- [DIRECTIVE]
Since the copy must hold text only, transcribe the data below exactly and omit the images.

- [DATA SHOWN]
********************

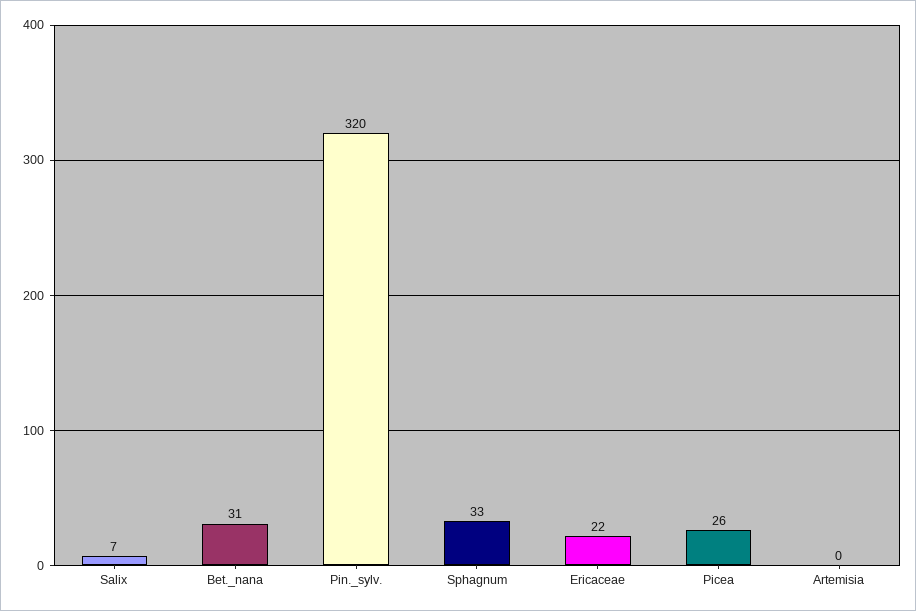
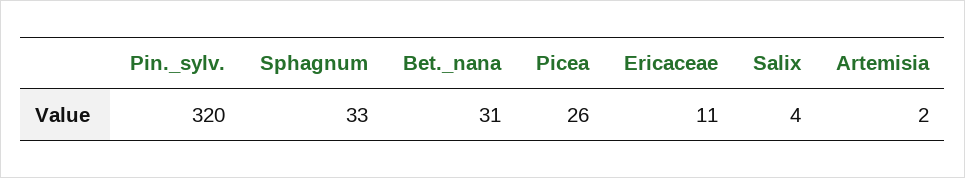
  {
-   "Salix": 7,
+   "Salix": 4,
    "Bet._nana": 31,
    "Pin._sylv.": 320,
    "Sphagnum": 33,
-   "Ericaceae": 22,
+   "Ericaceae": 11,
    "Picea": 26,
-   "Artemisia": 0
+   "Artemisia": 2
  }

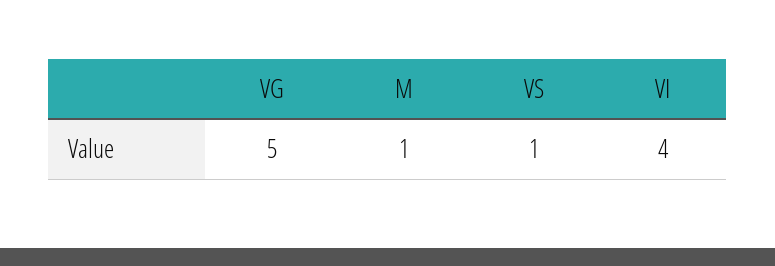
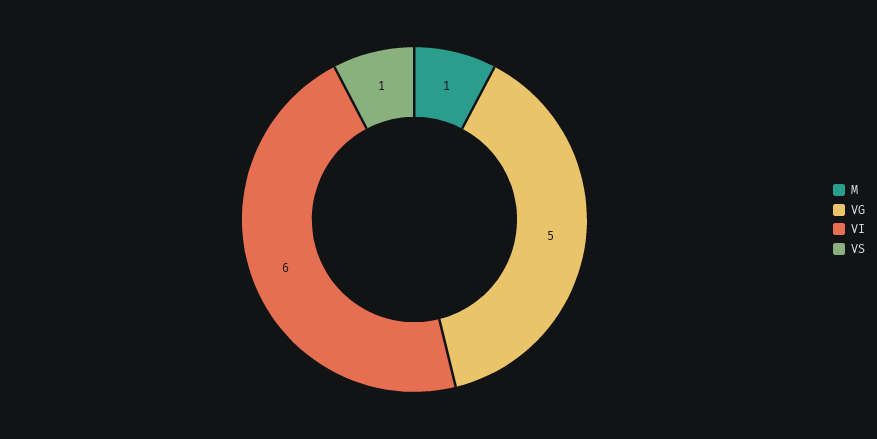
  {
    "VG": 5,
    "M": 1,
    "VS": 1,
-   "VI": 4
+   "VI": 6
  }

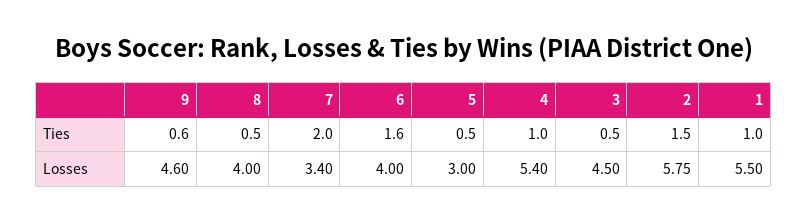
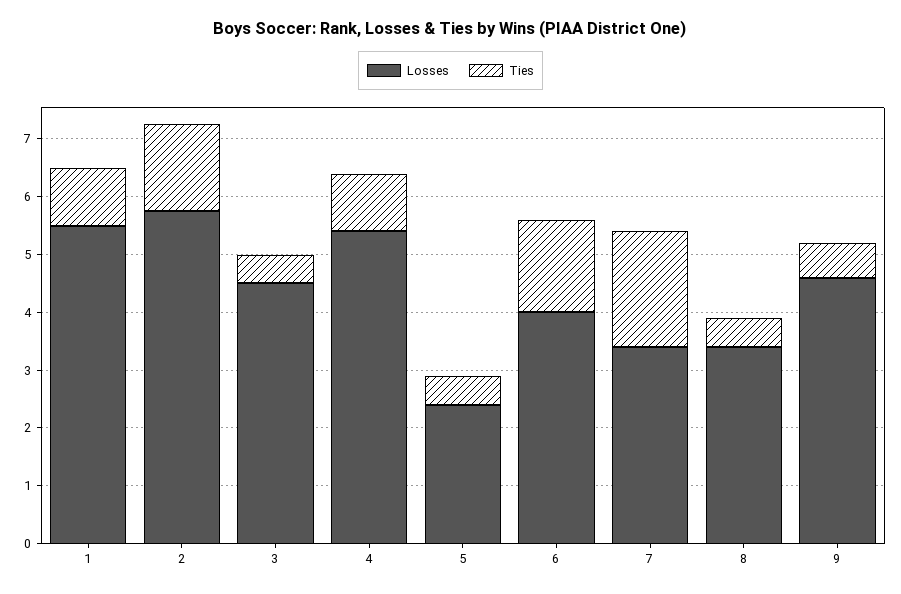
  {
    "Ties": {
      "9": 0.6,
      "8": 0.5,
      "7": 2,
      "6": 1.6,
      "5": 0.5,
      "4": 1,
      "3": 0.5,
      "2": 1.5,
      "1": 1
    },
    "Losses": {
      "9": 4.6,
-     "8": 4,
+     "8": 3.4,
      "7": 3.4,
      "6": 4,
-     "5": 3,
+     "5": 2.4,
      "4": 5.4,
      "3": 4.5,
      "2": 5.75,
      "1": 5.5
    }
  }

********************

- [EXERCISE RESULT]
  {
-   "Salix": 7,
+   "Salix": 4,
    "Bet._nana": 31,
    "Pin._sylv.": 320,
    "Sphagnum": 33,
-   "Ericaceae": 22,
+   "Ericaceae": 11,
    "Picea": 26,
-   "Artemisia": 0
+   "Artemisia": 2
  }

  {
    "VG": 5,
    "M": 1,
    "VS": 1,
-   "VI": 4
+   "VI": 6
  }

  {
    "Ties": {
      "9": 0.6,
      "8": 0.5,
      "7": 2,
      "6": 1.6,
      "5": 0.5,
      "4": 1,
      "3": 0.5,
      "2": 1.5,
      "1": 1
    },
    "Losses": {
      "9": 4.6,
-     "8": 4,
+     "8": 3.4,
      "7": 3.4,
      "6": 4,
-     "5": 3,
+     "5": 2.4,
      "4": 5.4,
      "3": 4.5,
      "2": 5.75,
      "1": 5.5
    }
  }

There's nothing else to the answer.